Win: when RabbitMQ jobs and SignalR arrived, the codebase did not collapse into spaghetti. Each use case keeps a hard, testable edge (vertical slices).

2. Distributed state: event-driven vs synchronous comfort

Async pipelines saved UX - no 40-second frozen UI. Cost: ops tax: you own consistency, idempotency (stale events), MassTransit retry policies, and eventual consistency everywhere.

Lesson: the UI cannot trust a single async path. Hybrid SignalR plus quiet polling every five seconds as a safety net.

3. Polyglot architecture (.NET + Python)

Cost: contract drift - a report JSON tweak or chat.proto change means parallel work in C# and Python.

Win: right tool for the job.

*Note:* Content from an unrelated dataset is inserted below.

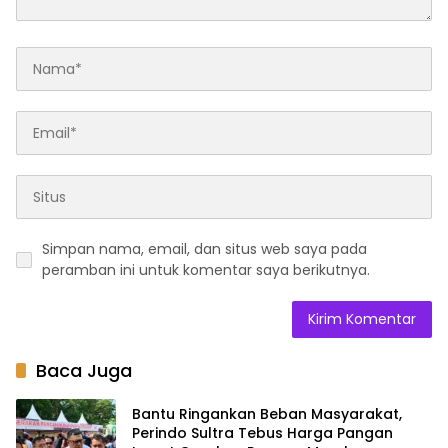
Simpan nama, email, dan situs web saya pada
peramban ini untuk komentar saya berikutnya.
Baca Juga
Bantu Ringankan Beban Masyarakat,
Perindo Sultra Tebus Harga Pangan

Shipping LangGraph loops in C# would be tilting at windmills; .NET Aspire as the stable API shell and orchestrator is exactly where it belongs.

Past the wrapper era

This build was deliberately over-engineered - not to ship to Pep's staff, but as proof that AI engineering is more than a prompt through an SDK rendered in React.

A real system of intelligence is a distributed system: streams, long-term memory, provenance against hallucinations, fault-tolerant cross-process comms. AI does not relax engineering discipline - it stress-tests it.